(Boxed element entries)
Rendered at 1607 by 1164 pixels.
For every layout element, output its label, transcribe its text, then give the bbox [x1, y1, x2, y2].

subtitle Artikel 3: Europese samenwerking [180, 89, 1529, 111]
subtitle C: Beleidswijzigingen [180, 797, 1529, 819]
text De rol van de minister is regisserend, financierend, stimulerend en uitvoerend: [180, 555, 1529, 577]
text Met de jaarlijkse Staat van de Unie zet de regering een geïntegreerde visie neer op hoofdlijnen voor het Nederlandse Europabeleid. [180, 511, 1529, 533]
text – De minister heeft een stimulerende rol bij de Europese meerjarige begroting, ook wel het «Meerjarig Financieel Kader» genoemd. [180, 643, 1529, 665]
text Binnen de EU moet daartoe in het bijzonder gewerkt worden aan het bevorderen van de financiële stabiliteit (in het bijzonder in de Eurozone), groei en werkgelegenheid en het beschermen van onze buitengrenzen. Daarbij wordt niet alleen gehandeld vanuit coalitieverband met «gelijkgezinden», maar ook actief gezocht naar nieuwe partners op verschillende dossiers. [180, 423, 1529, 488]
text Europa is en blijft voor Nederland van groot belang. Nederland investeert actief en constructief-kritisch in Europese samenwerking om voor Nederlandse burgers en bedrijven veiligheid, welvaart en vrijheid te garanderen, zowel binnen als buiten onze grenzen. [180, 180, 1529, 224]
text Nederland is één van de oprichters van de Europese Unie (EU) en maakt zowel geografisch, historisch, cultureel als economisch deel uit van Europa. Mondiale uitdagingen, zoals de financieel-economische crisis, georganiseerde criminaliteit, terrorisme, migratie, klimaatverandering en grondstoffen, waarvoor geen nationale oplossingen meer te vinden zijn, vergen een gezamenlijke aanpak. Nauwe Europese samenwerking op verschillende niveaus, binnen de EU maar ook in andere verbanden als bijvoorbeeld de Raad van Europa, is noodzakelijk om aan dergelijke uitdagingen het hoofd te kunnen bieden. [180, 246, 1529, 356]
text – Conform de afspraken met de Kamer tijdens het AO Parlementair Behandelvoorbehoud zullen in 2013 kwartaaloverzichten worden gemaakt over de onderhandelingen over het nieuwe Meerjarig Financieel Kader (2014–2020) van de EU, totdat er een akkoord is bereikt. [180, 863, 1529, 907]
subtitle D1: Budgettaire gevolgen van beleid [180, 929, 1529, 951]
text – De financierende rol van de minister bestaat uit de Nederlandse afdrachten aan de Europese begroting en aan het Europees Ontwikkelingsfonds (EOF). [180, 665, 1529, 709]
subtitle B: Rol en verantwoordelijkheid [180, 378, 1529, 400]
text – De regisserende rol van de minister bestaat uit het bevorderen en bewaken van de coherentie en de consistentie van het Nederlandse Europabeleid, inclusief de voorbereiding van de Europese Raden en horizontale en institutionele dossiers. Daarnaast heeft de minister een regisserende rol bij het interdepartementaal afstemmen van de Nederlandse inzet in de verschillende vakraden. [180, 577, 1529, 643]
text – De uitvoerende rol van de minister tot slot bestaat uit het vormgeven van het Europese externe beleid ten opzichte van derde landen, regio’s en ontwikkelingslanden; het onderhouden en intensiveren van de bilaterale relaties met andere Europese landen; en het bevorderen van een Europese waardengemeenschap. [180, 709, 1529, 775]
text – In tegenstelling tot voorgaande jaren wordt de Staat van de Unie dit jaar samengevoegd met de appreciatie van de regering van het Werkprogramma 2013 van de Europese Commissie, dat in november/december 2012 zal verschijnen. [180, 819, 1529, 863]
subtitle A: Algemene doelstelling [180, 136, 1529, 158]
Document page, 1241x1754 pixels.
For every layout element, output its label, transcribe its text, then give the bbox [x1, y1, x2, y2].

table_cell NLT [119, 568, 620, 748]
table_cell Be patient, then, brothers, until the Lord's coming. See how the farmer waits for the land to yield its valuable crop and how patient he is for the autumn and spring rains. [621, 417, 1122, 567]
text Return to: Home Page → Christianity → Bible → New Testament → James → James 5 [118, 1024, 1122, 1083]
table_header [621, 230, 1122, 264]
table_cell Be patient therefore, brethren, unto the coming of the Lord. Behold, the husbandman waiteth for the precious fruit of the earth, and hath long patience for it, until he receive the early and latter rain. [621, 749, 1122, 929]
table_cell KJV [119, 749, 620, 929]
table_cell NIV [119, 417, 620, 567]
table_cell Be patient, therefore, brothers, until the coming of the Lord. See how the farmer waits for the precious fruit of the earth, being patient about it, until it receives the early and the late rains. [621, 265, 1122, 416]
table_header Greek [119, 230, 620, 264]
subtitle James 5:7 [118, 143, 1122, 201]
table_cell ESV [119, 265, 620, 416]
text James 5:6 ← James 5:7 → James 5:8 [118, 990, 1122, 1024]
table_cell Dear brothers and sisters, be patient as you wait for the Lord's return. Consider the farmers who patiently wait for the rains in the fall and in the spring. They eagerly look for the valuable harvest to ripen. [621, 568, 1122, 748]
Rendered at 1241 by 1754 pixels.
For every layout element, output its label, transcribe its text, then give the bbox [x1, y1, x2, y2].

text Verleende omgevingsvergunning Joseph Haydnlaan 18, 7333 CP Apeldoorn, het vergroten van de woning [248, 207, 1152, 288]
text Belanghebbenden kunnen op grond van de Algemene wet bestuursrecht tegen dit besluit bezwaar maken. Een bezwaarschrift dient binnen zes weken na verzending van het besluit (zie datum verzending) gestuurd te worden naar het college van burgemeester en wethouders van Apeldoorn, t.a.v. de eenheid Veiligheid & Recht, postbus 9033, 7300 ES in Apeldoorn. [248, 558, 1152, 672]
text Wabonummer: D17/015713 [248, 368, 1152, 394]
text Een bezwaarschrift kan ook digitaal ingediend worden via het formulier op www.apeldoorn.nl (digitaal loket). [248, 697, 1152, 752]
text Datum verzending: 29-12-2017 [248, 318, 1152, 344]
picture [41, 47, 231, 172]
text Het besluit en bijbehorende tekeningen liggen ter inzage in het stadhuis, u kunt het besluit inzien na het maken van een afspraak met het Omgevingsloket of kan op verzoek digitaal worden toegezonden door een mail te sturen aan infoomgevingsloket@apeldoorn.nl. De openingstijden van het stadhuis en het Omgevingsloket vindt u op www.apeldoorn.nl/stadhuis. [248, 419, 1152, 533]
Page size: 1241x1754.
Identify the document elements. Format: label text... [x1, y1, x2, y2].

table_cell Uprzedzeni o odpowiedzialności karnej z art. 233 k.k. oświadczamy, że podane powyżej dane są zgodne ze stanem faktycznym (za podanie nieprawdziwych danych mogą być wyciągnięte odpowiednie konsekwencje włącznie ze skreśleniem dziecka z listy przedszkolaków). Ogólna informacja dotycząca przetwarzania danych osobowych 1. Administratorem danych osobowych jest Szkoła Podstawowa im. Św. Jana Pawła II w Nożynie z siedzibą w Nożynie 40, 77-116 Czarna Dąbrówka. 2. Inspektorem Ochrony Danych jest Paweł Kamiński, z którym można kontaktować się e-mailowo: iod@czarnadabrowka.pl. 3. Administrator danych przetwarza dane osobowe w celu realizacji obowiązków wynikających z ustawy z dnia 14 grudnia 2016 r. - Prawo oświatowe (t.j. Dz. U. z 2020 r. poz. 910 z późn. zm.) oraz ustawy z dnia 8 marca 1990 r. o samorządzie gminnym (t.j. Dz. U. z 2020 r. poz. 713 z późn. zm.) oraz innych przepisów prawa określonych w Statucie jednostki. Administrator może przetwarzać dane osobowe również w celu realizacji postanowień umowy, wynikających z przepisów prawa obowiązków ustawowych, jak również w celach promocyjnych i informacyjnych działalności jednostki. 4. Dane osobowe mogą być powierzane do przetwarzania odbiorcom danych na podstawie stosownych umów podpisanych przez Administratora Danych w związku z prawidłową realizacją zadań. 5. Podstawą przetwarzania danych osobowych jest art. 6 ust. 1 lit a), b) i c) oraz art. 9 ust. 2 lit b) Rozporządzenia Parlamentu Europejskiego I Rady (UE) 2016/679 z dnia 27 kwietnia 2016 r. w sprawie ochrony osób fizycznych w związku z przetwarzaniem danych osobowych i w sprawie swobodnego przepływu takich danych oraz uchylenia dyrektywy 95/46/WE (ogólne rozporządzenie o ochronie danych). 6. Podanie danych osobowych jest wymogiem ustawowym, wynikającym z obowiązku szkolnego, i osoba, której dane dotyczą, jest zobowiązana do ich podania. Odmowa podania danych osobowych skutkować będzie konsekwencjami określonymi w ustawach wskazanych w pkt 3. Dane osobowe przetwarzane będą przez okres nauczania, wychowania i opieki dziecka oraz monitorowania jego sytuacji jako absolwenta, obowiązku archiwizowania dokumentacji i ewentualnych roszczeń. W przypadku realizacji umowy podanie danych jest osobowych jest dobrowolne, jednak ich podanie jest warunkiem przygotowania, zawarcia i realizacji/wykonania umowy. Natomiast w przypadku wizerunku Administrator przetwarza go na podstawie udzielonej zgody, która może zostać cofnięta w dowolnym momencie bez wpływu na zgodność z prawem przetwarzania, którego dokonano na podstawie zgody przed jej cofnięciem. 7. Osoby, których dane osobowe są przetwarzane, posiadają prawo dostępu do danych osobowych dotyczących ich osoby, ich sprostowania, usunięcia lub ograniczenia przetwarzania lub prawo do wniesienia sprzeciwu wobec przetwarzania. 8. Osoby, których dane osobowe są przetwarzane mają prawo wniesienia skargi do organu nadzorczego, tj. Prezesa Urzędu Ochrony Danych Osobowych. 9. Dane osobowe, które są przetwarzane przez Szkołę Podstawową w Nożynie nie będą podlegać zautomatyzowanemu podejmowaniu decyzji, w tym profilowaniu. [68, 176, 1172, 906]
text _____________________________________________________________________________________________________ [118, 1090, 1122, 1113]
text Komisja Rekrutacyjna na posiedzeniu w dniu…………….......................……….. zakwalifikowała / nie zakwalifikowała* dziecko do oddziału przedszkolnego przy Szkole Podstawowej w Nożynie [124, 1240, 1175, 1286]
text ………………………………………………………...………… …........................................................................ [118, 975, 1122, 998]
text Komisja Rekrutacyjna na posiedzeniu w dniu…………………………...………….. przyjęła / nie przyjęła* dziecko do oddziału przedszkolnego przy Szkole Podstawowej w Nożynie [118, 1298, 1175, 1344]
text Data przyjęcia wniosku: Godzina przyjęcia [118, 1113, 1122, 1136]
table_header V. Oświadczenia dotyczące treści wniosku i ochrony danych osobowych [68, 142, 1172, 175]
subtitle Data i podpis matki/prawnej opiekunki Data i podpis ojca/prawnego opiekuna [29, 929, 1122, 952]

WRITTEN EXERCISE
Rewrite everything from the line containing "subtitle Artikel 3: Europese" down to the line containing "text Binnen de", swapping "minister" for "staatssecretaris" and changing nothing else. Return only those lines.

RESPONSE
subtitle Artikel 3: Europese samenwerking [180, 89, 1529, 111]
subtitle C: Beleidswijzigingen [180, 797, 1529, 819]
text De rol van de staatssecretaris is regisserend, financierend, stimulerend en uitvoerend: [180, 555, 1529, 577]
text Met de jaarlijkse Staat van de Unie zet de regering een geïntegreerde visie neer op hoofdlijnen voor het Nederlandse Europabeleid. [180, 511, 1529, 533]
text – De staatssecretaris heeft een stimulerende rol bij de Europese meerjarige begroting, ook wel het «Meerjarig Financieel Kader» genoemd. [180, 643, 1529, 665]
text Binnen de EU moet daartoe in het bijzonder gewerkt worden aan het bevorderen van de financiële stabiliteit (in het bijzonder in de Eurozone), groei en werkgelegenheid en het beschermen van onze buitengrenzen. Daarbij wordt niet alleen gehandeld vanuit coalitieverband met «gelijkgezinden», maar ook actief gezocht naar nieuwe partners op verschillende dossiers. [180, 423, 1529, 488]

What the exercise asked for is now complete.